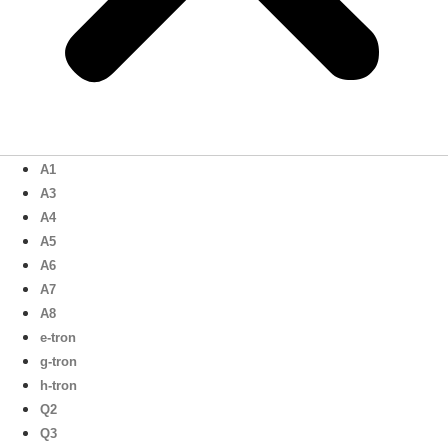
A1
A3
A4
A5
A6
A7
A8
e-tron
g-tron
h-tron
Q2
Q3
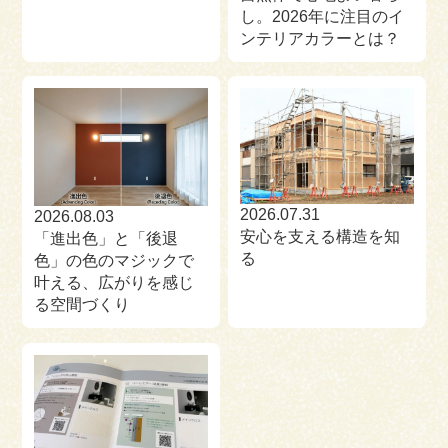
し。2026年に注目のイ
ンテリアカラーとは？
2026.07.31
2026.08.03
安心を支える構造を知
「進出色」と「後退
る
色」の色のマジックで
叶える、広がりを感じ
る空間づくり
++++++++++++++++++++
### EXERCISE INSTRUCTIONS
All lines from the one that holds "し。2026年に注目のイ" to the end of the entries above must be transcribed exactly, both ends included, and no others.

### YOUR SOLUTION
し。2026年に注目のイ
ンテリアカラーとは？
2026.07.31
2026.08.03
安心を支える構造を知
「進出色」と「後退
る
色」の色のマジックで
叶える、広がりを感じ
る空間づくり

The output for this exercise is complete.